Chi legge Viaje de Novios (Viaggio di nozze) e Los Pazzos des Ulloa (La cascina degli Ulloa) - due romanzi freschi, vivaci e che paiono sgorgati dalla penna dell'autrice senza nessuno sforzo, stavo per dire quasi sorridendo - non sospetta affatto che ella abbia passato i migliori anni della sua giovinezza a studiare Krause, Fichte, Kant, Hegel, San Tommaso, Descartes, Platone, Aristotile, Darwin, i mistici spagnuoli, e che fino a tardi, di romanzi, abbia letto soltanto il Don Chisciotte del Cervantes e Notre-Dame de Paris del Hugo, capitatile in mano per caso quand'era quasi bambina.

### Righe riportate
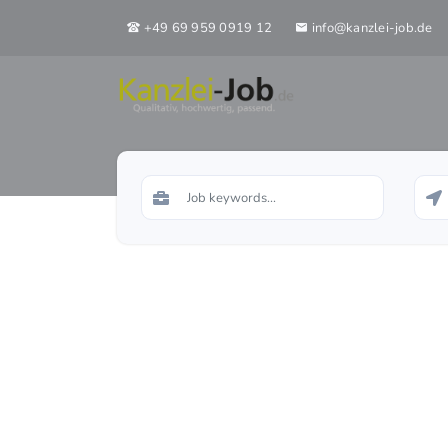
+49 69 959 0919 12
info@kanzlei-job.de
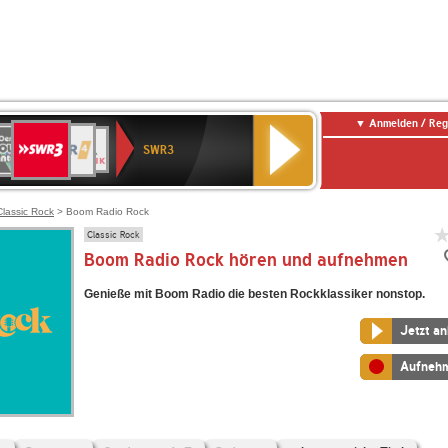
Anmelden / Reg
SWR3
0er
WDR
chlandfunk
NDR
BR-
SWR
SWR3
0er
4
2
KLASSIK
Kultur
LDIE
NTENNE
Classic Rock
> Boom Radio Rock
Classic Rock
Boom Radio Rock hören und aufnehmen
Genieße mit Boom Radio die besten Rockklassiker nonstop.
Jetzt a
Aufneh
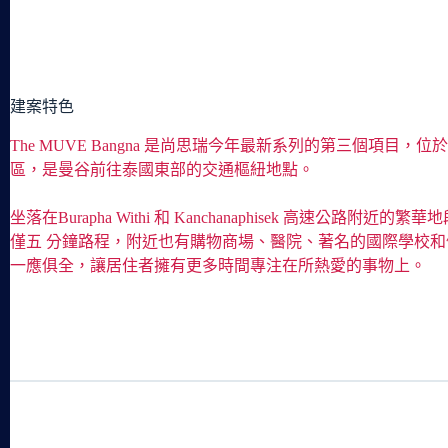
建案特色
The MUVE Bangna 是尚思瑞今年最新系列的第三個項目，位於 
區，是曼谷前往泰國東部的交通樞紐地點。
坐落在Burapha Withi 和 Kanchanaphisek 高速公路附近的繁華地段
僅五 分鐘路程，附近也有購物商場、醫院、著名的國際學校
一應俱全，讓居住者擁有更多時間專注在所熱愛的事物上。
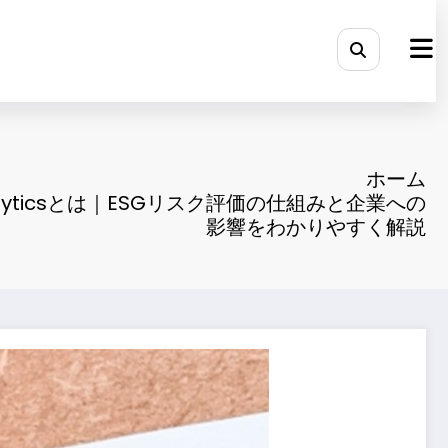
ホーム
nalyticsとは｜ESGリスク評価の仕組みと企業への
影響をわかりやすく解説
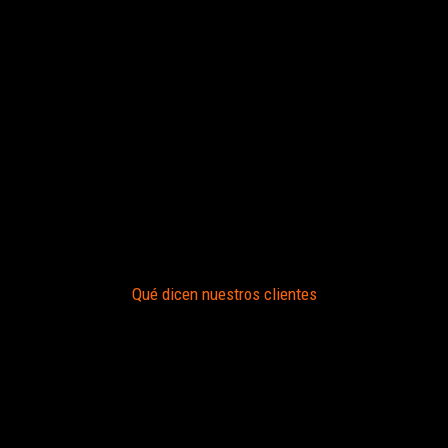
Qué dicen nuestros clientes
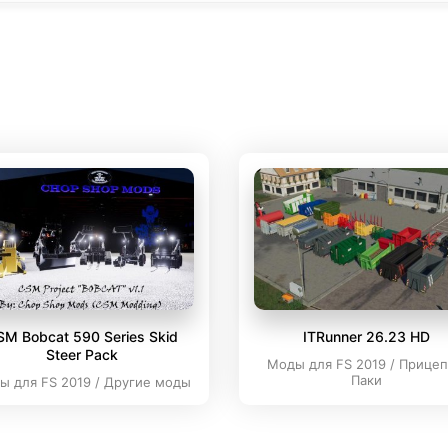
SM Bobcat 590 Series Skid
ITRunner 26.23 HD
Steer Pack
Моды для FS 2019 / Прицеп
Паки
ы для FS 2019 / Другие моды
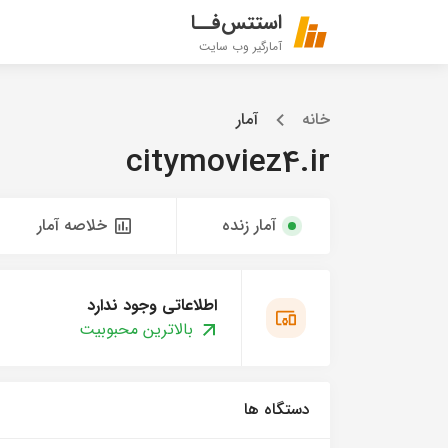
استتس‌فــا
آمارگیر وب سایت
خانه
آمار
citymoviez4.ir
آمار زنده
خلاصه آمار
اطلاعاتی وجود ندارد
بالاترین محبوبیت
دستگاه ها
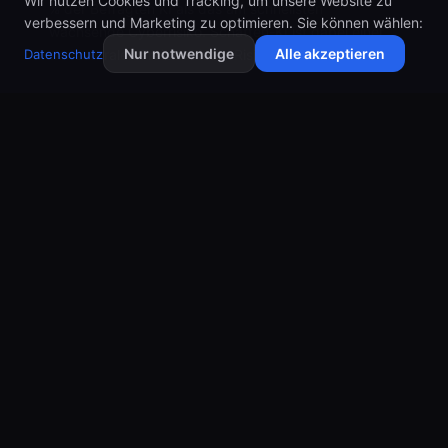
Wir nutzen Cookies und Tracking, um unsere Website zu
% der Befragten KI als das am schnellsten
verbessern und Marketing zu optimieren. Sie können wählen:
wachsende Cyberrisiko. Schatten-KI ist dabei einer
Nur notwendige
Alle akzeptieren
Datenschutz
der zentralen Treiber dieser Risikodynamik.
Die Lehre aus diesen Zahlen ist nicht „KI ist
gefährlich", sondern: KI wird ohnehin genutzt — die
Frage ist nur, ob kontrolliert oder unkontrolliert. Wer
das Thema ignoriert, entscheidet sich faktisch für
die unkontrollierte Variante. Eine breitere historische
Einordnung, wie sich Automatisierung von
regelbasierten Bots hin zu autonomen KI-Agenten
entwickelt, finden Sie in unserem Überblick zu den
Generationen der Automatisierung 2026
.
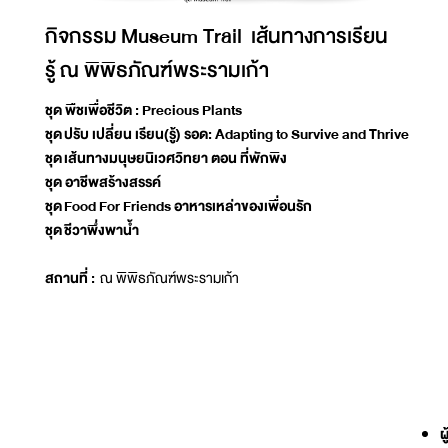
กิจกรรม Museum Trail เส้นทางการเรียน
รู้ ณ พิพิธภัณฑ์พระรามเก้า
ชุด พืชเพื่อชีวิต : Precious Plants
ชุด ปรับ เปลี่ยน เรียน(รู้) รอด: Adapting to Survive and Thrive
ชุด เส้นทางมนุษยนิเวศวิทยา ตอน ที่พักพิง
ชุด อาชีพสร้างสรรค์
ชุด Food For Friends อาหารเหล่าของเพื่อนรัก
ชุด ชีวาพึ่งพาน้ำ
สถานที่ :
ณ พิพิธภัณฑ์พระรามเก้า
ผ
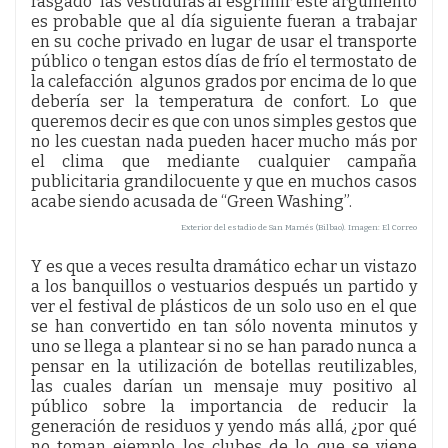
rasgado las vestiduras al esgrimir este argumento
es probable que al día siguiente fueran a trabajar
en su coche privado en lugar de usar el transporte
público o tengan estos días de frío el termostato de
la calefacción algunos grados por encima de lo que
debería ser la temperatura de confort. Lo que
queremos decir es que con unos simples gestos que
no les cuestan nada pueden hacer mucho más por
el clima que mediante cualquier campaña
publicitaria grandilocuente y que en muchos casos
acabe siendo acusada de “Green Washing”.
Exterior del estadio de San Mamés (Bilbao). Imagen: El Correo
Y es que a veces resulta dramático echar un vistazo
a los banquillos o vestuarios después un partido y
ver el festival de plásticos de un solo uso en el que
se han convertido en tan sólo noventa minutos y
uno se llega a plantear si no se han parado nunca a
pensar en la utilización de botellas reutilizables,
las cuales darían un mensaje muy positivo al
público sobre la importancia de reducir la
generación de residuos y yendo más allá, ¿por qué
no toman ejemplo los clubes de lo que se viene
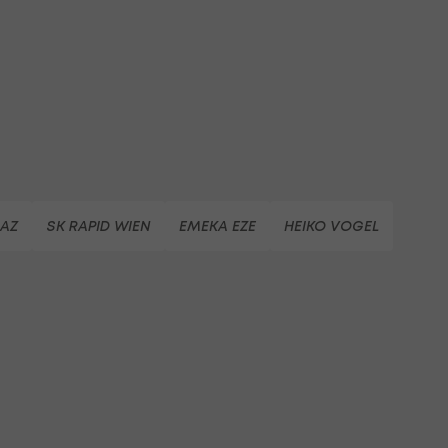
AZ
SK RAPID WIEN
EMEKA EZE
HEIKO VOGEL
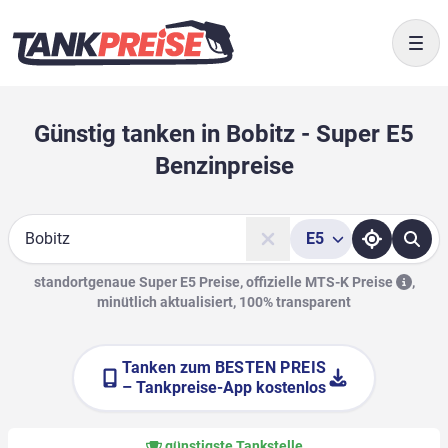
Togg
Günstig tanken in Bobitz - Super E5
Benzinpreise
E5
Suche
standortgenaue Super E5 Preise, offizielle
MTS-K Preise
,
minütlich aktualisiert, 100% transparent
Tanken zum
BESTEN PREIS
– Tankpreise-App kostenlos
günstigste Tankstelle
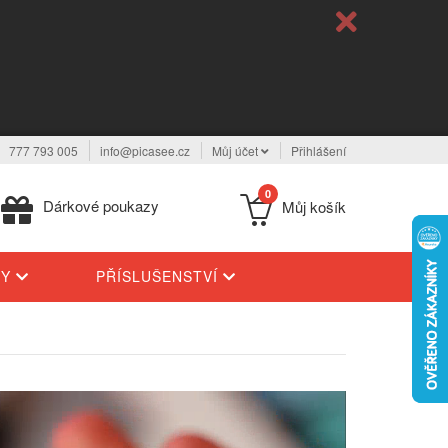
777 793 005
info@picasee.cz
Můj účet
Přihlášení
0
Dárkové poukazy
Můj košík
TY
PŘÍSLUŠENSTVÍ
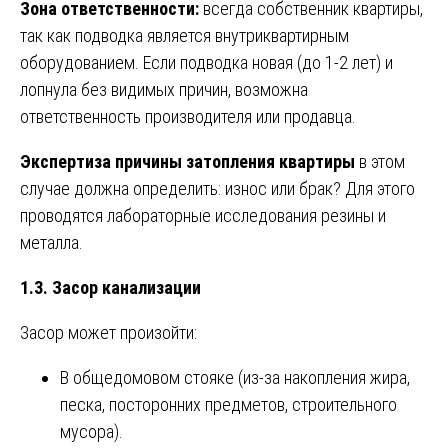
Зона ответственности:
всегда собственник квартиры,
так как подводка является внутриквартирным
оборудованием. Если подводка новая (до 1-2 лет) и
лопнула без видимых причин, возможна
ответственность производителя или продавца.
Экспертиза причины затопления квартиры
в этом
случае должна определить: износ или брак? Для этого
проводятся лабораторные исследования резины и
металла.
1.3. Засор канализации
Засор может произойти:
В общедомовом стояке (из-за накопления жира,
песка, посторонних предметов, строительного
мусора).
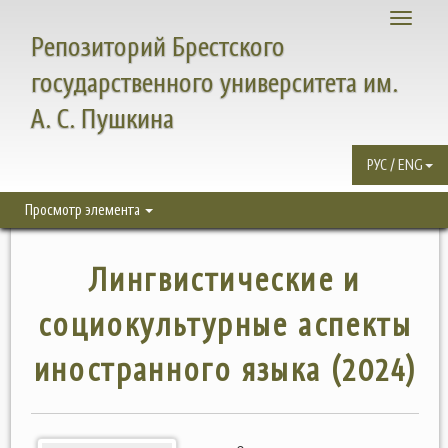
Toggle
Репозиторий Брестского
navigati
государственного университета им.
А. С. Пушкина
РУС / ENG
Просмотр элемента
Лингвистические и
социокультурные аспекты
иностранного языка (2024)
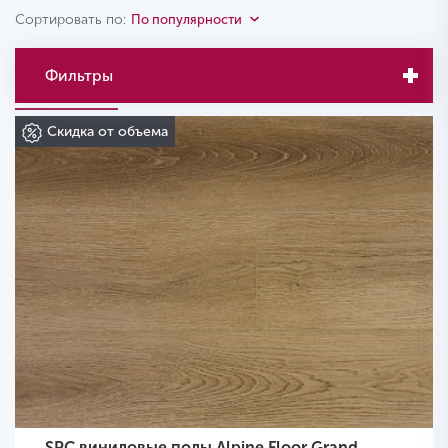
Сортировать по:
По популярности
Фильтры
Скидка от объема
SPC виниловые полы Alpine Floor Grand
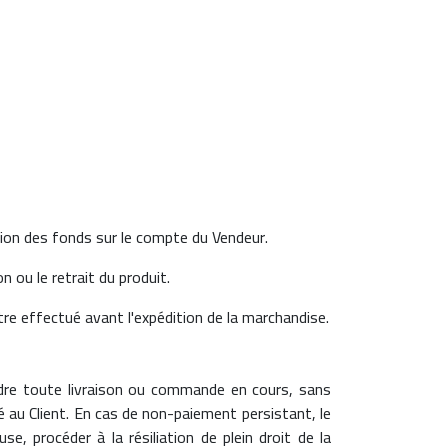
tion des fonds sur le compte du Vendeur.
n ou le retrait du produit.
tre effectué avant l'expédition de la marchandise.
ndre toute livraison ou commande en cours, sans
é au Client. En cas de non-paiement persistant, le
e, procéder à la résiliation de plein droit de la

### Verifica la comprensione
**A)** Modifica il brano sui due romanzi in tutto il tratto che va da "Chi legge Viaje" fino a "quand'era quasi bambina.", mettendo "libri" al posto di "romanzi", e riscrivi il tratto così cambiato.
**B)** Trasforma in una tabella Markdown con le colonne n e Testo tutto ciò che, nelle righe e non nel brano, va dalla riga che contiene "Anmelden / Reg" fino a quella che contiene "一應俱全，讓居住者擁有更多時間專注在所熱愛的事物上。", estremi compresi. Numera ogni riga, salta quelle vuote e lascia fuori le immagini.
Il brano e le righe non hanno alcun legame tra loro.

### Risposte
**A)**
Chi legge Viaje de Novios (Viaggio di nozze) e Los Pazzos des Ulloa (La cascina degli Ulloa) - due libri freschi, vivaci e che paiono sgorgati dalla penna dell'autrice senza nessuno sforzo, stavo per dire quasi sorridendo - non sospetta affatto che ella abbia passato i migliori anni della sua giovinezza a studiare Krause, Fichte, Kant, Hegel, San Tommaso, Descartes, Platone, Aristotile, Darwin, i mistici spagnuoli, e che fino a tardi, di libri, abbia letto soltanto il Don Chisciotte del Cervantes e Notre-Dame de Paris del Hugo, capitatile in mano per caso quand'era quasi bambina.

**B)**
| n | Testo |
|---|---|
| 1 | Anmelden / Reg |
| 2 | SWR3 |
| 3 | 0er |
| 4 | WDR |
| 5 | chlandfunk |
| 6 | NDR |
| 7 | BR- |
| 8 | SWR |
| 9 | SWR3 |
| 10 | 0er |
| 11 | 4 |
| 12 | 2 |
| 13 | KLASSIK |
| 14 | Kultur |
| 15 | LDIE |
| 16 | NTENNE |
| 17 | Classic Rock |
| 18 | > Boom Radio Rock |
| 19 | Classic Rock |
| 20 | Boom Radio Rock hören und aufnehmen |
| 21 | Genieße mit Boom Radio die besten Rockklassiker nonstop. |
| 22 | Jetzt a |
| 23 | Aufneh |
| 24 | 建案特色 |
| 25 | The MUVE Bangna 是尚思瑞今年最新系列的第三個項目，位於  |
| 26 | 區，是曼谷前往泰國東部的交通樞紐地點。 |
| 27 | 坐落在Burapha Withi 和 Kanchanaphisek 高速公路附近的繁華地段 |
| 28 | 僅五 分鐘路程，附近也有購物商場、醫院、著名的國際學校 |
| 29 | 一應俱全，讓居住者擁有更多時間專注在所熱愛的事物上。 |